DeepGraphLearning / torchdrug

A powerful and flexible machine learning platform for drug discovery
https://torchdrug.ai/
Apache License 2.0
1.42k stars 198 forks source link

ProteinLigandDataset.loadsequence optimization #138

Open peiyaoli opened 1 year ago

peiyaoli commented 1 year ago

Hi, thanks for the contribution on this library, especially the TorchProtein part.
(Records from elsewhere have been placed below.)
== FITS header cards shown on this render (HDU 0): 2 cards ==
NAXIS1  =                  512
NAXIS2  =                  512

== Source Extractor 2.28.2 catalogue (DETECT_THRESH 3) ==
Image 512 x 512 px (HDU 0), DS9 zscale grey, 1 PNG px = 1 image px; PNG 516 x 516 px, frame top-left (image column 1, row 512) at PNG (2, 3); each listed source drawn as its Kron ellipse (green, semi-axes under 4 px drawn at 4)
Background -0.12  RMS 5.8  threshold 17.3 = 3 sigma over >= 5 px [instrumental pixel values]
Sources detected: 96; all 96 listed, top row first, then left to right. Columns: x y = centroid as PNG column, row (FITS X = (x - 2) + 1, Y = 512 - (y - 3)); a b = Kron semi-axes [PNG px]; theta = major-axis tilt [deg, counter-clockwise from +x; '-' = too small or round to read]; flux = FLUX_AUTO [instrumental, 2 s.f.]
One suggestion would be loadsequence optimization. In current implementation:

 for i, (sequence, smile) in enumerate(zip(sequences, smiles)):
            if i >= cum_num_samples[_cur_split]:
                _cur_split += 1
            if not self.lazy or len(self.data) == 0:
                protein = data.Protein.from_sequence(sequence, **kwargs)
                mol = Chem.MolFromSmiles(smile)
                if not mol:
                    logger.debug("Can't construct molecule from SMILES `%s`. Ignore this sample." % smile)
                    num_samples[_cur_split] -= 1
                    continue
                mol = data.Molecule.from_molecule(mol)
            else:
                protein = None
                mol = None
            if attributes is not None:
                with protein.graph():
                    for field in attributes:
                        setattr(protein, field, attributes[field][i])
            self.data.append([protein, mol])
            self.sequences.append(sequence)
            self.smiles.append(smile)
            for field in targets:
                self.targets[field].append(targets[field][i])

we have to iterate all the samples and generate the protein and mol.
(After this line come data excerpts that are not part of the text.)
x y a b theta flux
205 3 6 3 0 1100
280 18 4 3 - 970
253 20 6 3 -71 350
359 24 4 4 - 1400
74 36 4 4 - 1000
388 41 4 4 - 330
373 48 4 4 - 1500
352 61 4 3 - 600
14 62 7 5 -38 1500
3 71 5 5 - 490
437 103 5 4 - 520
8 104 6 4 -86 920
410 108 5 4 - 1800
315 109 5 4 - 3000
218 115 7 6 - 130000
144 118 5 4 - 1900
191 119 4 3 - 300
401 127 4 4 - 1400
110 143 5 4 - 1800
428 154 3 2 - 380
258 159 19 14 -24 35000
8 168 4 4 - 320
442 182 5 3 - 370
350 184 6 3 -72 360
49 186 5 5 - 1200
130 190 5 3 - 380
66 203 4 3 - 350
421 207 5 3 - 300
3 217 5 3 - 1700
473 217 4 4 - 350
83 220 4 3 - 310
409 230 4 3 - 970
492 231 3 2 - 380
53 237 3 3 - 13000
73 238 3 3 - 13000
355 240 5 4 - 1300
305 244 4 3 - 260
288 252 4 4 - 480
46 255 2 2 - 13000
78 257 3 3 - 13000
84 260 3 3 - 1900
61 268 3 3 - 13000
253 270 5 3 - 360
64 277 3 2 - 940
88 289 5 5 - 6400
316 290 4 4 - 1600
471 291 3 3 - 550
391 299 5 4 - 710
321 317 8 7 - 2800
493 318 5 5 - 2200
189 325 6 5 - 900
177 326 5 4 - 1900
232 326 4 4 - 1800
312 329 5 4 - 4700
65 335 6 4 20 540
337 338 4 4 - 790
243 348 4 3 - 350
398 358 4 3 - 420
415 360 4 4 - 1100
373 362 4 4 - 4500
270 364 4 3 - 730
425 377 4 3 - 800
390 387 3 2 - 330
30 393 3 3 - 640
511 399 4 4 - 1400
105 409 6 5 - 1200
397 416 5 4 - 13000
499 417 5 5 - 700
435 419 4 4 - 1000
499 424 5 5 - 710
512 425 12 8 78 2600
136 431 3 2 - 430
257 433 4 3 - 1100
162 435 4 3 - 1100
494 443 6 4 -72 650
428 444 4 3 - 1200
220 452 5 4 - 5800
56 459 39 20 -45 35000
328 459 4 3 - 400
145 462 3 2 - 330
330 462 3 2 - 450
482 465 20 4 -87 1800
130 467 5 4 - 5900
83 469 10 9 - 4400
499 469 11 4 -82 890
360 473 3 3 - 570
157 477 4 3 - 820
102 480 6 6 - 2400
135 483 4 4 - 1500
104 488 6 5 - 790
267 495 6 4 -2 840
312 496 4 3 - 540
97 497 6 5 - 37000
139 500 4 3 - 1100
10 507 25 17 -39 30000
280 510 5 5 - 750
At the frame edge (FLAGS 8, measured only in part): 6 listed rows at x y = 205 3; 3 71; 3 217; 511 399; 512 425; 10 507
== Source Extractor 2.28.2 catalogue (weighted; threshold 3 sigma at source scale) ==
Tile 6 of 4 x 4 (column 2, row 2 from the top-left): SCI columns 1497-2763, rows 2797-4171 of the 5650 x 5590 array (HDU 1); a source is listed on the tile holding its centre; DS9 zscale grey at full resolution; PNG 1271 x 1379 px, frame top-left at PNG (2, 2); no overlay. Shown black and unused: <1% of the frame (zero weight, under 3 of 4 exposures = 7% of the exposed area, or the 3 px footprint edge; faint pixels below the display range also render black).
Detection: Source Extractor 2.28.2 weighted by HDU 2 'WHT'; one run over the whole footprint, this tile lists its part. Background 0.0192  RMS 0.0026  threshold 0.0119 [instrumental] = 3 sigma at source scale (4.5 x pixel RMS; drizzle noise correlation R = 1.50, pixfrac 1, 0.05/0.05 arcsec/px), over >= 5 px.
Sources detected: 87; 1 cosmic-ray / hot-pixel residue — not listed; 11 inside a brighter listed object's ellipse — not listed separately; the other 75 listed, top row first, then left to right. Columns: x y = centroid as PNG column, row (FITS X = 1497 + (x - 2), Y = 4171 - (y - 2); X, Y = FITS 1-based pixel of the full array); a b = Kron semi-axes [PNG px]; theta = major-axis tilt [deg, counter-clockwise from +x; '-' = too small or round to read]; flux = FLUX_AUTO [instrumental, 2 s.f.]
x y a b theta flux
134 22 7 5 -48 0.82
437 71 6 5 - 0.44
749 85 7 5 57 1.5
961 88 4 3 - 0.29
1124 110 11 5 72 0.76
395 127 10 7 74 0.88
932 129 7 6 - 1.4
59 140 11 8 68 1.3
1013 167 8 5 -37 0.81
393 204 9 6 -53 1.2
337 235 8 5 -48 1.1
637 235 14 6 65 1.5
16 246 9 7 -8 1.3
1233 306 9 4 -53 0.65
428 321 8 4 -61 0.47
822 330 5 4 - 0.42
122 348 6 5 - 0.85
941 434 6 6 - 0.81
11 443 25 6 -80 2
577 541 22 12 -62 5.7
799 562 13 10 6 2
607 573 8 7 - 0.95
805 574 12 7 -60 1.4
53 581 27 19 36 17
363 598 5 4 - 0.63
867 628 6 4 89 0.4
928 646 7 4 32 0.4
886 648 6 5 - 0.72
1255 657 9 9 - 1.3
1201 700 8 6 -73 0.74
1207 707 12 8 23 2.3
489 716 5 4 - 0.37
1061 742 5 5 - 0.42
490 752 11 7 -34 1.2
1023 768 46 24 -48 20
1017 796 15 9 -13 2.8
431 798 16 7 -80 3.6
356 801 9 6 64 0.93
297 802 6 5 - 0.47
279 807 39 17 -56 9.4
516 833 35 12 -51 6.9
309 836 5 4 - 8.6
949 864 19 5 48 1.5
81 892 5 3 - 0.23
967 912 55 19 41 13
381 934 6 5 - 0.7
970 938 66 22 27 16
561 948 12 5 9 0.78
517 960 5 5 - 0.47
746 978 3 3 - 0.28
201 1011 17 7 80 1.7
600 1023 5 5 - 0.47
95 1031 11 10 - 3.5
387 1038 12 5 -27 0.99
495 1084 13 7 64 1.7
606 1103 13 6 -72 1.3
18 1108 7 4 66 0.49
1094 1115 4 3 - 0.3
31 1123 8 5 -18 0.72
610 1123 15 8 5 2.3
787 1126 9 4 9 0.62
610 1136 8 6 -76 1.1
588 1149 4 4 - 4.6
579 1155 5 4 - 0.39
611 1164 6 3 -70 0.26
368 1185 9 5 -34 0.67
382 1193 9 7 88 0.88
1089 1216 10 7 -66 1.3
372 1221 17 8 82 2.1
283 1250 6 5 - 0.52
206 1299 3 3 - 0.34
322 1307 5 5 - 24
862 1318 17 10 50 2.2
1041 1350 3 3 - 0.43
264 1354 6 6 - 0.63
If this comes from biochemical datasets, in which compounds and proteins have lots of combinations, then the code makes sense.

However, for some special cases, for instance the kinase profiling datasets. Only hundreds of protein sequences and drug protein would be included, but the samples would be ~100K. Then this solution is too slow.

One suggestion is to create a dictionary for all proteins and compounds. If it has been converted, then no more computation is required.

Oxer11 commented 1 year ago

Hi!

Thanks very much for the useful suggestion! You're right that the memory can be saved by loading proteins and ligands once and use dictionaries to index them. We indeed want to do this for some other huge datasets. For protein-ligand datasets, we think that they are small enough to handle even with the current implementation, since we only construct protein sequences rather than structures.

We'll consider how to improve the implementation in the future development. Thanks very much!